- The Washington Times - Monday, December 9, 2002

A furious argument has broken out within the U.N. Security Council over a ruling by Hans Blix, the chief weapons inspector, that denies the United States and Britain full access to Iraq's 11,807-page weapons declaration.
White House officials complained that they had been "blindsided" by Mr. Blix's decision, which he revealed behind closed doors late Friday, to provide only what one U.N. official called a "sanitized version" of the declaration to the 15 members of the Security Council.
American officials were furious, having been led to believe Thursday that they would receive the declaration at around 10 p.m. Saturday. They had expected their larger translation team to finish its job more quickly than the United Nations. A White House official privately accused Mr. Blix of throwing a last-minute "curveball."
The Bush administration said it would wait until Mr. Blix makes an expected report to the United States and other Security Council members early this week before making its feelings known.
Mr. Blix, the head of the U.N. Monitoring, Verification and Inspection Commission said his team would edit the declaration before it is passed on because of the risk that details of Iraq's nuclear, chemical and biological weapons programs could be used as a "cookbook" by other states or terrorists trying to build their own weapons.

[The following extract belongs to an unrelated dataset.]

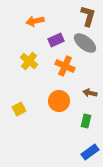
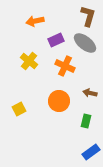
blue rectangle: moved 1 px right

He proposed that the most sensitive information should be purged from the text by inspectors to ensure that it was not leaked. To do otherwise would breach international treaties on weapons proliferation, he said.
A U.N. inspector brought a copy of the part of the report dealing with Iraq's nuclear program to Vienna yesterday and handed it over to the International Atomic Energy Agency, the U.N. group overseeing nuclear inspections in Iraq. Experts from the agency were to begin examining the documents last night, a spokeswoman told the Associated Press.
Two more copies of the report which in its complete form totals more than 12,000 pages arrived in New York last night, one for the Security Council and the other for the U.N. inspection commission.
Although Britain and the United States supported the plan to hold back sensitive information from the version of the report distributed to the 10 rotating members of the Security Council notably Syria, which Washington has accused of supporting terrorism they are determined that they, France, Russia and China, as the five permanent members, should see the whole text. Their assessment of the Iraqi declaration will be crucial to the fate of Saddam Hussein's regime.
"There was no agreement about who should see what," said a Western U.N. diplomat. "The Americans simply expect to get the whole report. Other countries are determined to see anything that America sees. They'll be arguing about it well into next week. It wasn't just Syria; Mexico and several other countries were adamant as well."
U.N. officials said that in the interests of "equity" all 15 Security Council members should receive the same information. Mr. Blix said: "All the governments are aware that they should not have access to anything that everyone else does not have access to."
Another U.N. official said: "It would be quite wrong for some members to get a sanitized version but not others. That is not what was agreed on Friday."
Officials said privately that Mr. Blix could not be allowed to have sole control of the Iraqi document. The U.N. resolution states that Iraq must provide its weapons declaration to the U.N. weapons inspectors "and the Security Council."
Britain, like the United States, wants to see the document in its entirety and "went along with the agreement" in the belief that it would eventually see the full text, officials close to the Security Council said. The British Foreign Ministry refused to comment.
The long-awaited Iraqi declaration comprises at least a dozen bound volumes accompanied by computer disks, covering such subjects as the 1990s U.N. weapons inspection regime in Iraq, when many arms and much production equipment were destroyed, and "dual-use" industries that can alternate between civilian and military production.
The arms declaration will draw weeks of scrutiny from nuclear engineers, chemists, microbiologists, missile technicians and other specialists as the United Nations searches for clues to hidden arms programs or remaining caches of weapons of mass destruction.
A U.N. plane arrived in Baghdad yesterday carrying 25 new U.N. weapons inspectors who will double the staff and allow a quick expansion of the inspection schedule.